==== DOCUMENT EXTRACT ====

If you have turned on the news or checked financial portals in recent weeks, you have likely felt that familiar pang of worry in your stomach. Screens are filled with headlines about rising tensions between Iran and Israel, the blockade in the Middle East, and a logistical chaos that seems to have no end.
For any entrepreneur, importer, or business owner in Latin America, hearing terms like “logistics crisis,” “rising oil prices,” or “blocked routes” usually sets off alarms. It is completely natural. Behind every container you import, there is hard work, working capital, and your family’s dreams.
However, at Go Liquidator, we have a deeply rooted philosophy: where the world sees a wall, we look for a door. We have spent years navigating the waters of international trade, and if we have learned anything, it is that fortunes are not made when the waters are calm, but when you know how to adjust your sails quickly during the storm.

==== DATA LISTING ====

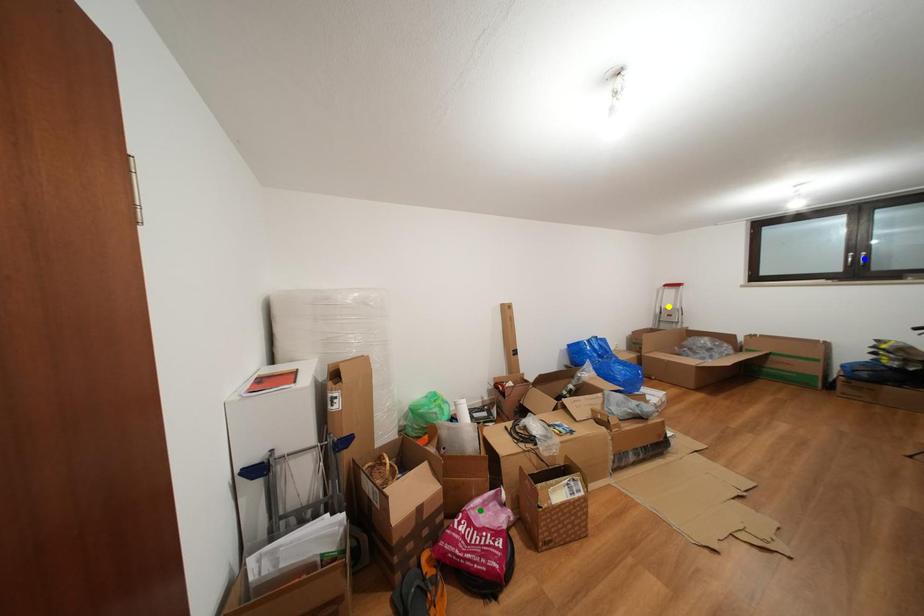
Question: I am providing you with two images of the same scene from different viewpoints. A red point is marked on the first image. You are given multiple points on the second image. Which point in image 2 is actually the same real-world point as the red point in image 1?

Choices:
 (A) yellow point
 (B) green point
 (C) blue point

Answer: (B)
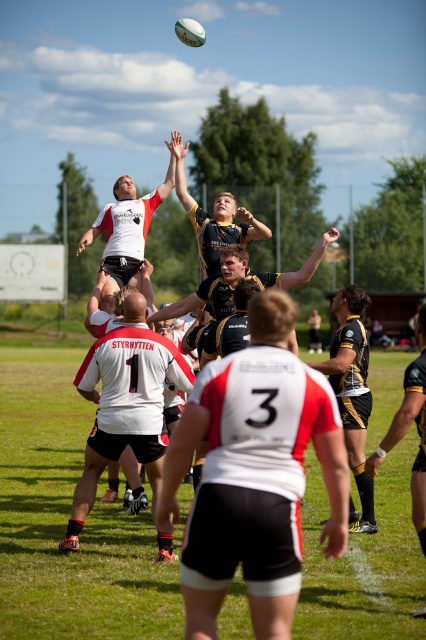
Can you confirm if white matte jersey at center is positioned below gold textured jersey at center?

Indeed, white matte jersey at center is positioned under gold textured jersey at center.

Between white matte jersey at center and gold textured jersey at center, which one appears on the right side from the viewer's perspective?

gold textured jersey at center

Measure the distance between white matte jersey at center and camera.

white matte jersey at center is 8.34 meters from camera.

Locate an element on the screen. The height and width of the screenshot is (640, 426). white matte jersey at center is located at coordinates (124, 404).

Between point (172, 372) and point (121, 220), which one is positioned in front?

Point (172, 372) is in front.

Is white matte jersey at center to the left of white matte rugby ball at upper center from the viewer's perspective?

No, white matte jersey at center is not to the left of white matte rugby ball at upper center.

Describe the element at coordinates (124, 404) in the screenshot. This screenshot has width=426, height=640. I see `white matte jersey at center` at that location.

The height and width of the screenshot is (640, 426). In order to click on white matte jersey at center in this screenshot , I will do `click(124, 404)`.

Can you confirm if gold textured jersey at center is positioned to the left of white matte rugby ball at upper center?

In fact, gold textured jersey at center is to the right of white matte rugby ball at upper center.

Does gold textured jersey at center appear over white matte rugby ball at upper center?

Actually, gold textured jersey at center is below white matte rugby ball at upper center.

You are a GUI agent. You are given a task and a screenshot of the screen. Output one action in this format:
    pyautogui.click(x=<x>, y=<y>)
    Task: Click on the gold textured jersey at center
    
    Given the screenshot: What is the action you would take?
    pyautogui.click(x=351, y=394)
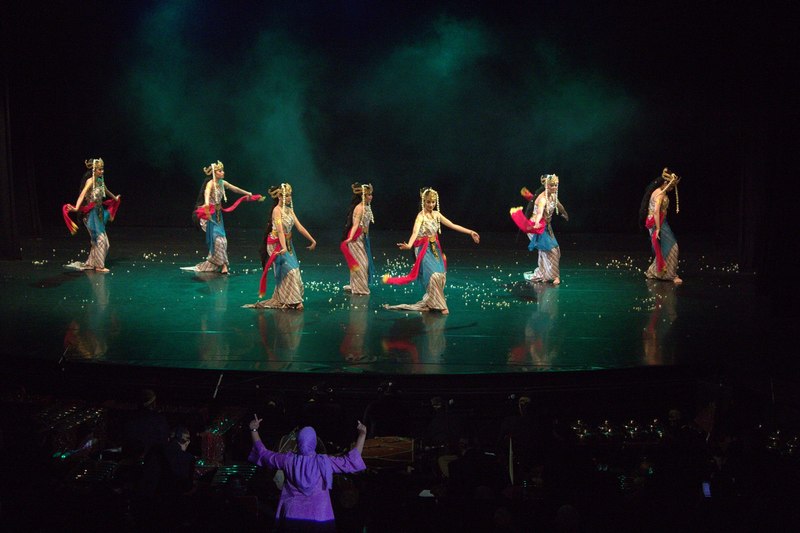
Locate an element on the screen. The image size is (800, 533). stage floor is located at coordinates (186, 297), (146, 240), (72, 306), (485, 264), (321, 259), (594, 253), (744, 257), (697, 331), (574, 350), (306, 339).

====

Pick up the blog post about importing during the Middle East logistics crisis and continue it from where it stops. These records were taken from a different source.

*RESULT OF THIS EXERCISE*.
Today, we want to send you a message of tranquility, but above all, a strategic roadmap. Together, we will analyze—with real and verified data—exactly what is happening in the Strait of Hormuz, how this is driving up global gasoline prices, and why this is the exact moment to stop looking toward China and consolidate all your imports from the United States.
I. Understanding the Storm: The Strait of Hormuz and Fuel Prices
To make good business decisions, we don’t need to panic; we need to understand the mechanics of the problem. The epicenter of the current global logistics crisis is located in a small but vital maritime corridor: the Strait of Hormuz.
Due to the escalation of direct tensions between Iran and Israel, this strait is currently CLOSED to safe commercial transit. Why should this matter to your business in Colombia, Mexico, Chile, or Peru?
Because approximately 20% of the world’s crude oil passes through the Strait of Hormuz. We are talking about an annual energy trade exceeding $500 billion. When you turn off the tap for one-fifth of the world’s oil, the impact is immediate, global, and affects any machine that needs fuel to move—including massive cargo ships.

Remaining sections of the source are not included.